Notice: Undefined variable: page_output in C:\ ... \template.php on line 10
It can find it if I put the variable in the included file though. But I'm trying to get this variable to remain on this page. How do I complete this?
You are defining $page_output after you are echoing it. At the time you call echo $page_output it doesn't exist yet.
Try:
$page_output = "You've chosen {$template_select[0]}.";
$template = str_replace("-","_","{$_GET['select']}");
if ($template == "cuatro"){
include("templates/cuatro.php");
echo $page_output;
} elseif ($template == "ohlittl"){
include(dirname(__FILE__) . "/templates/ohlittl.php");
echo $page_output;
} else {
echo "Sorry, template not found.";
}
Although I have no idea how you are setting $template_select and if you are aware it will always say the same template name?

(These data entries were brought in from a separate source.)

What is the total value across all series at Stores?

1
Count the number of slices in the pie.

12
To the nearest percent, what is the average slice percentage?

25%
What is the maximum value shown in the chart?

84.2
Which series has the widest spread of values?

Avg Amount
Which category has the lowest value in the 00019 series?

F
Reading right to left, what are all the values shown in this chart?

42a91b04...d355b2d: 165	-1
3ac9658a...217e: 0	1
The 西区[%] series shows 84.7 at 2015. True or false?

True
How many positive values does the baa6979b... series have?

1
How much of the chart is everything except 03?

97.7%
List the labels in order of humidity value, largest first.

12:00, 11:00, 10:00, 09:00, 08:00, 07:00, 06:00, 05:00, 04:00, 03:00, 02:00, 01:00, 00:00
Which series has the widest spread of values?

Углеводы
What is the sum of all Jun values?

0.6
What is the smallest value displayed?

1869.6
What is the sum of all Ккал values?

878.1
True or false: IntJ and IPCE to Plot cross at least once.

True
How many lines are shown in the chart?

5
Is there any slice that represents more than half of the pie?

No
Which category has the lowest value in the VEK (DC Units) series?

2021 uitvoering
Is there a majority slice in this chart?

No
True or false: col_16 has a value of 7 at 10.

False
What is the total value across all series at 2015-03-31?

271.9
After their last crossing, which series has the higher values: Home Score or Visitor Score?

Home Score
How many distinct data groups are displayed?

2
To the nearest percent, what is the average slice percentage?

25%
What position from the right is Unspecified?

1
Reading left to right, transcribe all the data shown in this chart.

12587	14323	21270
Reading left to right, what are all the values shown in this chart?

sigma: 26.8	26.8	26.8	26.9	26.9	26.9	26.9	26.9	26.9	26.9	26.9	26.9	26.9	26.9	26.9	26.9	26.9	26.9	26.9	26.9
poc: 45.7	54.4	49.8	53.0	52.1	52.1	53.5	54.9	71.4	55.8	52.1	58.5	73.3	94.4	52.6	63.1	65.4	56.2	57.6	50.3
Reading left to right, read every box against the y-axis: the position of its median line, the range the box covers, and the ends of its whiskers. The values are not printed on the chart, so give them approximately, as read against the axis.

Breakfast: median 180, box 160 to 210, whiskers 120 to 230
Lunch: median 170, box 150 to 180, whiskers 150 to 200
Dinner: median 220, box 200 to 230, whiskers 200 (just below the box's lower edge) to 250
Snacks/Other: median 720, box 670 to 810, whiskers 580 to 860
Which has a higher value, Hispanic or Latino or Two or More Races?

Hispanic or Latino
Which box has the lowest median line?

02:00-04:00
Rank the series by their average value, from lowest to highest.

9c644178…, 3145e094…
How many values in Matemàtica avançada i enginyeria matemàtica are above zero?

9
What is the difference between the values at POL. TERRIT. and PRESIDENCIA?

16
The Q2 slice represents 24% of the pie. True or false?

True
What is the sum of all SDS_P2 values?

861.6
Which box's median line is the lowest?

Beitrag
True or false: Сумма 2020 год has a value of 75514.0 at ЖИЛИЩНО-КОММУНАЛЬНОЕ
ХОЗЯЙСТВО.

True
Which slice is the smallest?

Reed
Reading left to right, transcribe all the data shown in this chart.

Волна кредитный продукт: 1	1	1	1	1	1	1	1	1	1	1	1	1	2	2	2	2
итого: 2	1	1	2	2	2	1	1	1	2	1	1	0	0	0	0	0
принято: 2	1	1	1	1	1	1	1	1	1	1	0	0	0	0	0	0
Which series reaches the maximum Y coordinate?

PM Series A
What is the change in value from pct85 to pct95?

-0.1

An alternative approach that I believe achieves what you want:
$templates = array('cuatro', 'ohlittl');
$selectedTemplate = strtolower(str_replace("-","_",$_GET['select']));
foreach ($templates as $template)
{
if ($template === $selectedTemplate) {
include(dirname(__FILE__) . "/templates/" . $template . ".php");
echo "You've chosen {$template}.";
}
}
Either your template
Outputs the text directly (echo)
Stores the result in a global (e.g. $page_output) or a local variable (in the include happens inside a function, but that's transparent for the template).
Returns the output (yes, includes can return values).
You seem to want option 2, yet your templates are not defining any $page_output variable. You could also output the text directly in the templates, buffer the output, and assign it to $page_output:
ob_start();
include "file.php.inc";
$page_output = ob_get_contents();
ob_end_clean();